2. A license plate capture and cutout method according to claim 1, characterized in that: In filtering the minimum adaptive resolution, the supported resolution types are arranged in ascending order and stored in an array, and the sorted resolution array is traversed for comparison and screening.
3. A license plate capture and cutout method according to claim 2, characterized in that: When adjusting the starting coordinates of the matte result image, the horizontal display translation distance of the matte result image is half of the difference between the minimum adaptive resolution width value and the matte result image width value, and the vertical display translation distance of the matte result image is half of the difference between the minimum adaptive resolution height value and the matte result image height value. The starting coordinates of the matte result image are subtracted from the corresponding horizontal display translation distance and vertical display translation distance respectively.
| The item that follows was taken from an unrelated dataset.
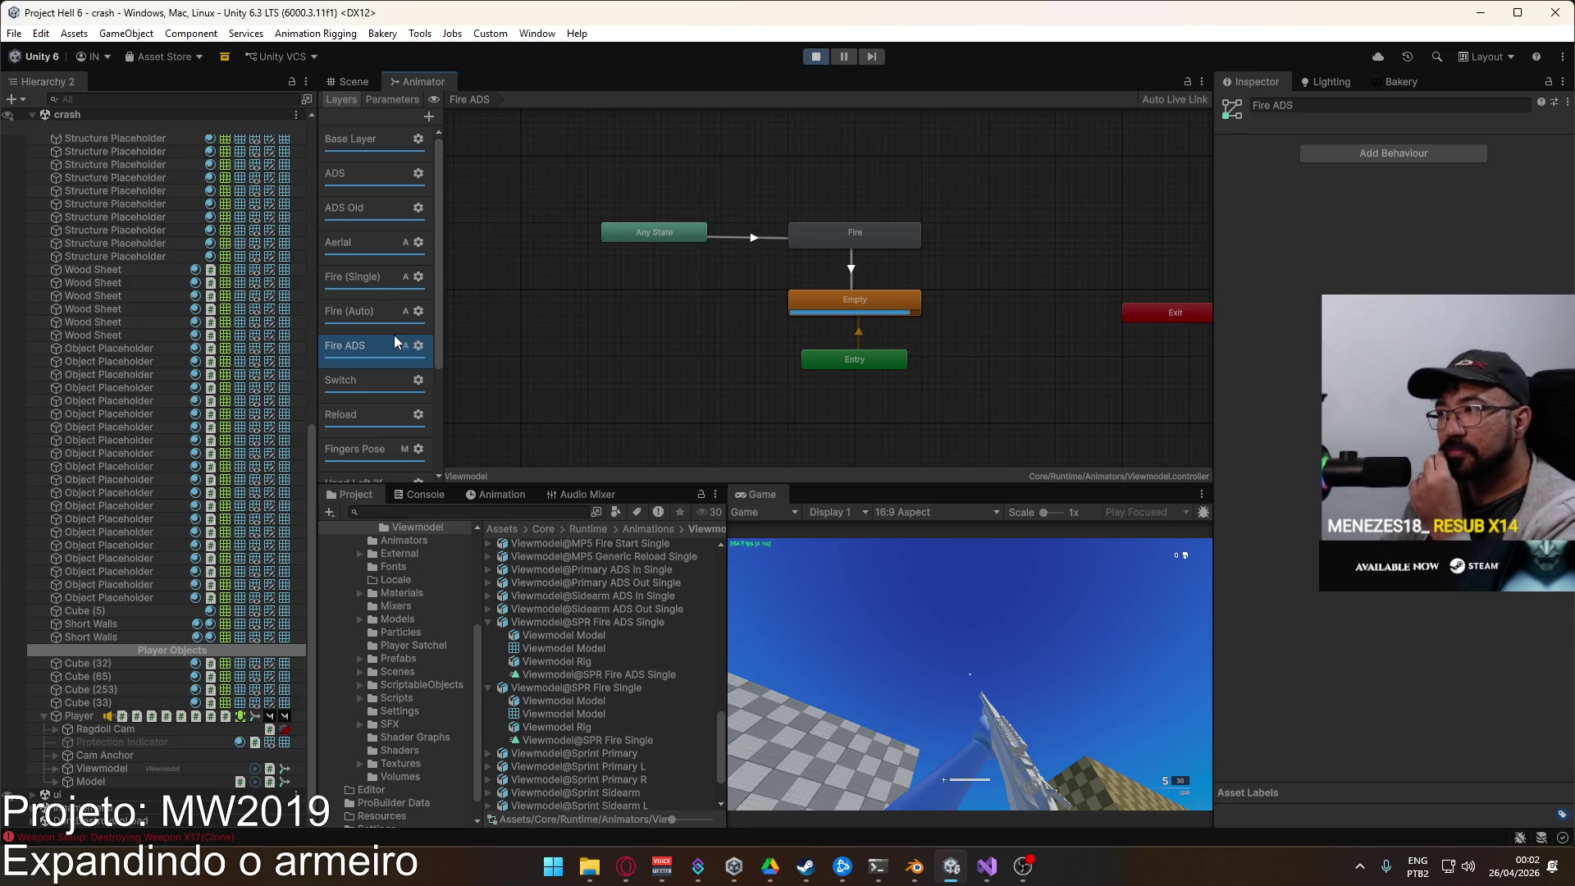
click(825, 56)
4. A license plate capture and cutout method according to claim 3, characterized in that: The license plate structure data also includes cutout information for guiding the storage location of the cutout result image; the cutout result display image is saved to a designated storage location according to the cutout information corresponding to the cutout result image.
5. A license plate capture and cutout method according to claim 4, characterized in that: The data format of the original image data is YUV.
6. A license plate capture and cutout method according to claim 5, characterized in that: The resolution type list includes multiple resolution types.
7. A license plate capture and cutout method according to any one of claims 1 to 6, characterized in that: The method is applicable to a mobile digital video recorder integrated with a license plate recognition algorithm or other embedded devices with a license plate recognition function.